Sendas neurales del miedo

Adolf Tobeña

Hay gente que no conoce el miedo o que no da señales, al menos, de padecerlo. Hay individuos que desde pequeñines fueron atrevidos, valientes, arriesgados y hasta temerarios, sin dar muestras jamás de arredrarse ante las situaciones que suelen producir aprehensión, espanto o parálisis atenazadora en los demás. Son tipos que ante cualquier desafío mantienen el pulso firme y la mente en calma. Se lo permite su fisiología basal: su corazón sigue latiendo en una frecuencia baja de pulsaciones ante el peligro extremo, la musculatura y el porte acrecientan la tensión para ganar firmeza y disposición competitiva, pero sin rondar el titubeo y mucho menos el tembleque, y los periscopios de la atención vigilante acentúan, por último, el oteo de las señales alarmantes o intimidatorias mediante un escaneo expeditivo de las opciones de salida. Ese tipo de reacción vigilante pero esencialmente templada ante el peligro acuciante depende de una compleja descarga neural y hormonal donde prima la vía del combate o el escape resolutivos. La disposición para la lucha eficaz, mediante opciones diversas, ante las amenazas graves e inminentes. Se puede entrenar y curtir, por descontado, y eso persiguen las múltiples técnicas de adiestramiento que se ejercitan en las profesiones humanas de alto riesgo, pero hay gente que necesita muy poca instrucción porque tiende a desarrollar, espontáneamente, los atributos nucleares del coraje y el temple.

El miedo es una reacción defensiva normal y semiautomática ante estímulos amenazadores externos y tiene circuitos, nodos y engranajes a su servicio en el sistema nervioso y el endocrino. Guarda cierto parecido con el dolor, el conjunto de reacciones defensivas ante las irritaciones que nacen en la periferia corporal o en las vísceras, que también disponen de intrincados sistemas neurales y hormonales para propiciarlas o atenuarlas. Y del mismo modo que hay gente con gran aguante ante el dolor intenso, los hay también con gran temple ante el miedo cerval. En no poca medida eso depende de las prescripciones génicas, es decir, de las combinaciones de partida en el trenzado molecular cromosómico que se reciben al nacer. En programas veterinarios de crianza selectiva en cánidos y en zorros, dilatados a lo largo de muchísimas generaciones, los atributos de la temerosidad y la agresividad distintivas cristalizan con facilidad. Es decir, de la misma manera que se obtienen estirpes plácidas o violentas a base de ir cruzando progenitores con rasgos temperamentales de ese cariz, pueden cuajarse asimismo líneas emparentadas de animales timoratos y retraídos, por un costado, o decididos y valientes, por otro. Hallazgos similares se han consignado en diversas líneas de roedores con el ánimo de optimizar análogos sencillos para la investigación neurofarmacéutica. Y en cuidadosos estudios longitudinales efectuados en niños, desde los pocos meses de vida hasta bien entrada la adolescencia, se ha constatado también que las bolsas de los tímidos y retraídos precoces, por un lado, y las de los atrevidos y temerarios, por otro, tienen una notoria continuidad tanto en términos de comportamiento como en diversos índices fisiológicos. Eso puede cambiarse, por supuesto, porque el peso de la carga génica para el temor basal tan solo alcanza a modular un 50% de la variabilidad en el rasgo, con lo cual se abre un universo de posibilidades para las entradas de toda índole. Hay experiencias que pueden llevar a un tímido a protagonizar hazañas heroicas y también las hay que pueden convertir a un decidido y corajudo en un inhibido y acobardado. Esos cambios requieren, en cualquier caso, unas modificaciones sustantivas en los perfiles de trabajo y descarga idiosincrática de los sistemas neurales del miedo.

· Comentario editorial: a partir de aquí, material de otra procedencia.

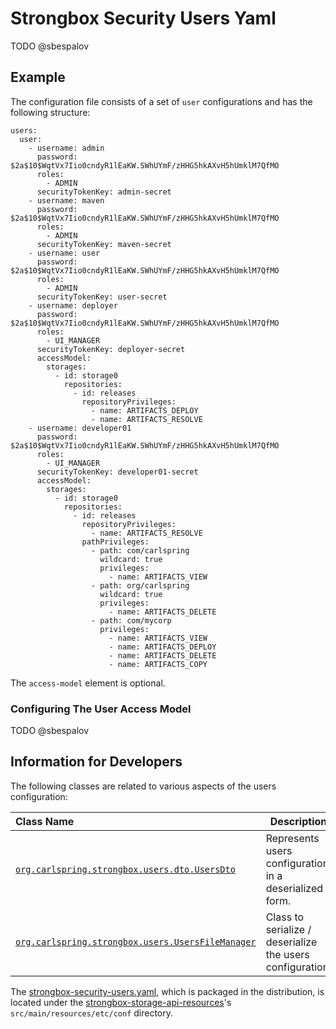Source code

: # Strongbox Security Users Yaml

TODO @sbespalov

## Example

The configuration file consists of a set of `user` configurations and has the following structure:

    users:
      user:
        - username: admin
          password: $2a$10$WqtVx7Iio0cndyR1lEaKW.SWhUYmF/zHHG5hkAXvH5hUmklM7QfMO
          roles:
            - ADMIN
          securityTokenKey: admin-secret
        - username: maven
          password: $2a$10$WqtVx7Iio0cndyR1lEaKW.SWhUYmF/zHHG5hkAXvH5hUmklM7QfMO
          roles:
            - ADMIN
          securityTokenKey: maven-secret
        - username: user
          password: $2a$10$WqtVx7Iio0cndyR1lEaKW.SWhUYmF/zHHG5hkAXvH5hUmklM7QfMO
          roles:
            - ADMIN
          securityTokenKey: user-secret
        - username: deployer
          password: $2a$10$WqtVx7Iio0cndyR1lEaKW.SWhUYmF/zHHG5hkAXvH5hUmklM7QfMO
          roles:
            - UI_MANAGER
          securityTokenKey: deployer-secret
          accessModel:
            storages:
              - id: storage0
                repositories:
                  - id: releases
                    repositoryPrivileges:
                      - name: ARTIFACTS_DEPLOY
                      - name: ARTIFACTS_RESOLVE
        - username: developer01
          password: $2a$10$WqtVx7Iio0cndyR1lEaKW.SWhUYmF/zHHG5hkAXvH5hUmklM7QfMO
          roles:
            - UI_MANAGER
          securityTokenKey: developer01-secret
          accessModel:
            storages:
              - id: storage0
                repositories:
                  - id: releases
                    repositoryPrivileges:
                      - name: ARTIFACTS_RESOLVE
                    pathPrivileges:
                      - path: com/carlspring
                        wildcard: true
                        privileges:
                          - name: ARTIFACTS_VIEW
                      - path: org/carlspring
                        wildcard: true
                        privileges:
                          - name: ARTIFACTS_DELETE
                      - path: com/mycorp
                        privileges:
                          - name: ARTIFACTS_VIEW
                          - name: ARTIFACTS_DEPLOY
                          - name: ARTIFACTS_DELETE
                          - name: ARTIFACTS_COPY


The `access-model` element is optional.

### Configuring The User Access Model

TODO @sbespalov

## Information for Developers

The following classes are related to various aspects of the users configuration:

| Class Name  | Description | 
|:------------|-------------|
| [`org.carlspring.strongbox.users.dto.UsersDto`](https://github.com/strongbox/strongbox/blob/master/strongbox-security/strongbox-user-management/src/main/java/org/carlspring/strongbox/users/dto/UsersDto.java) | Represents users configuration in a deserialized form. |
| [`org.carlspring.strongbox.users.UsersFileManager`](https://github.com/strongbox/strongbox/blob/master/strongbox-security/strongbox-user-management/src/main/java/org/carlspring/strongbox/users/UsersFileManager.java) | Class to serialize / deserialize the users configuration. | 

The [strongbox-security-users.yaml](https://github.com/strongbox/strongbox/blob/master/strongbox-security/strongbox-user-management/src/main/resources/etc/conf/strongbox-security-users.yaml), which is packaged in the distribution, is located under the [strongbox-storage-api-resources](https://github.com/strongbox/strongbox/blob/master/strongbox-resources/strongbox-storage-api-resources/)'s `src/main/resources/etc/conf` directory.

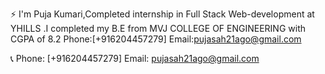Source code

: ⚡ I'm Puja Kumari,Completed internship in Full Stack Web-development at YHILLS .I completed my B.E from MVJ COLLEGE OF ENGINEERING with CGPA of 8.2 Phone:[+916204457279] Email:pujasah21ago@gmail.com

📞 Phone: [+916204457279]
Email: pujasah21ago@gmail.com

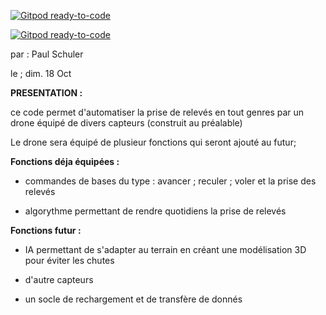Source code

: [![Gitpod ready-to-code](https://img.shields.io/badge/Gitpod-ready--to--code-blue?logo=gitpod)](https://gitpod.io/#https://github.com/breatheco-de/python-flask-api-tutorial)

[![Gitpod ready-to-code](https://img.shields.io/badge/Gitpod-ready--to--code-blue?logo=gitpod)](https://gitpod.io/#https://github.com/breatheco-de/python-flask-api-tutorial)

par : Paul Schuler<div>
le ; dim. 18 Oct

<strong>PRESENTATION :</strong>

ce code permet d'automatiser la prise 
de relevés en tout genres par un drone
équipé de divers capteurs 
(construit au préalable)

Le drone sera équipé de plusieur
fonctions qui seront ajouté au futur;

<strong>Fonctions déja équipées :</strong>

- commandes de bases du type : avancer ; reculer ; voler et la prise des relevés

- algorythme permettant de rendre 
quotidiens la prise de relevés

<strong>Fonctions futur :</strong>

- IA permettant de s'adapter au terrain en créant une modélisation 3D
pour éviter les chutes

- d'autre capteurs

- un socle de rechargement et de transfère de donnés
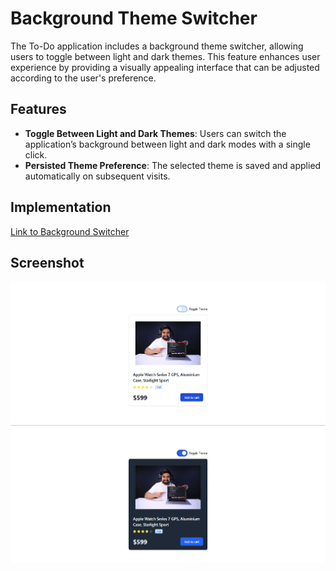 # Background Theme Switcher

The To-Do application includes a background theme switcher, allowing users to toggle between light and dark themes. This feature enhances user experience by providing a visually appealing interface that can be adjusted according to the user's preference.

## Features

- **Toggle Between Light and Dark Themes**: Users can switch the application’s background between light and dark modes with a single click.
- **Persisted Theme Preference**: The selected theme is saved and applied automatically on subsequent visits.

## Implementation

<a href="https://background-switchera-app.netlify.app/">Link to Background Switcher</a>

## Screenshot

<img src="./public/page1.png" />
<img src="./public/page2.png" />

El potente armazón cognitivo que distingue a los humanos añade complejidades sin cuento a ese montaje de reacciones emotivas de raíz visceral y diseñadas, en primera instancia, para lidiar con los sobresaltos amenazadores que proporciona la existencia. La plena conciencia de tránsito vital y muerte cercana muy pronto señorea el vastísimo territorio de las angustias y los terrores en nuestra especie, al devenir el peligro nuclear donde todos los temores acostumbran a confluir. Esa misma complejidad de las arquitecturas cognitivas permite fenómenos tan curiosos como que el miedo nazca y anide en el propio sujeto, sin motivo externo alguno que lo justifique, que se cimiente en amenazas y edictos de entidades o artefactos sobrenaturales, o que haya episodios de contagio aprehensivo o estallidos, incluso, de pánicos apabullantes en comunidades cultas o en gremios profesionales de notoria sofisticación técnica. El impacto y la persistencia de esos sorprendentes temores se dilucidan siempre, en último término, en el trabajo silente de las sendas encefálicas del miedo.